The city also could pressure Albany to repeal the Wicks Law to cut construction costs, making each capital dollar go further. The Wicks requirement that the city issue four contracts for construction jobs rather than issue one contract to a general contractor adds an estimated 14 percent to capital costs. But, of course, this means taking on the trades unions.
Finally, if New York could pare back its other "uncontrollable" costs – benefits for city workers and Medicaid – the city would have more money to commit to pay-as-you capital spending, particularly for maintenance of older assets; much of the city's new debt could be reserved for new construction of infrastructure.
Thinking the same, or differently? Education spending
In one major "controllable" area of the budget, Bloomberg's idea of reform has resulted in significantly higher spending.
City-funded spending on education has increased by 20 percent in the past four years, from $4.8 billion to $5.8 billion. This spending increase is not due to the hiring of more teachers or civilian employees under the Bloomberg administration.
Rather, the cost increases are due in large part to higher salaries & wages, which have risen 15 percent, from $6.95 billion to $8 billion over four years. (If the teacher's union ratifies its newest contract with the mayor, the costs of that contract will add another $1 billion to past budgets (and thus to next year's deficit, as the wage increases must be funded retroactively), and nearly $1 billion to annual spending when fully phased in.)
The two contracts Bloomberg has negotiated with teachers during his tenure will have raised salaries by 33 percent when the second contract goes into effect. This extra spending was not beyond Bloomberg's control; in fact, it is part of his strategy.
But the raises have bought the mayor only a portion of the flexibility the mayor says he has pursued to reform the school system.
Bloomberg is now able to reward "master teachers" with extra money so that they can mentor newer teachers, and he is now able to keep some senior teachers in poorly performing districts; he's also wrung an after-school teaching period four days a week to benefit low-performing students.
But Bloomberg has not been able to negotiate real merit pay for teachers based on classroom performance, nor has he made much headway in simplifying the city's complicated contract with teachers. Taxpayers have had to fund double-digit increases in education spending to nudge the status quo only slightly in Bloomberg's direction.
Managing the status-quo: What happens if we don't change our ways?
As Manhattan Institute senior fellow E.J. McMahon explains in detail in a new report, "Pricing the ‘Luxury Product': New York City Taxes Under Mayor Bloomberg," the city has already experienced several tax hikes over the past four years to manage the fiscal status-quo.
Barring a sustained economic miracle, or a rethinking of city government, New Yorkers can expect even more job-killing tax hikes.
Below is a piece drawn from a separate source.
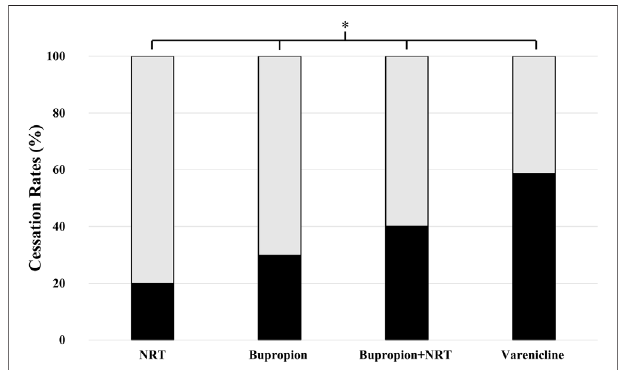
FIGURE 1 | Smoking cessation rates among drug-treatment groups. Cessationrateswereasfollows:20.0%(95%CI=7.6-35.2)forNRTusers( n =40), 29.8% (16.7-47.6) for bupropion users ( n = 47), 40% (15.2-77.9) for bupropion + NRT users ( n = 15) and 58.5% (43.5-88) for varenicline users ( n = 41) (Chi-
Further, when the city eventually is run by a mayor who is not as adept as is Bloomberg at wringing efficiencies from the margins of the city's operating budget, New Yorkers can expect an eventual decline in city services, as spending on the essentials is increasingly crowded out by spending on the uncontrolled "uncontrollables."
New York faces a difficult choice over the course of the next four years: Reform city government, or suffer more tax hikes and gradual cuts in basic services as inflation eats away at operational-spending levels in essential departments.
Unless the next mayor embraces an entrepreneurial rather than a managerial approach to governing, New Yorkers can expect no relief from continued budget deficits, and from the inevitably higher taxes needed to fund them.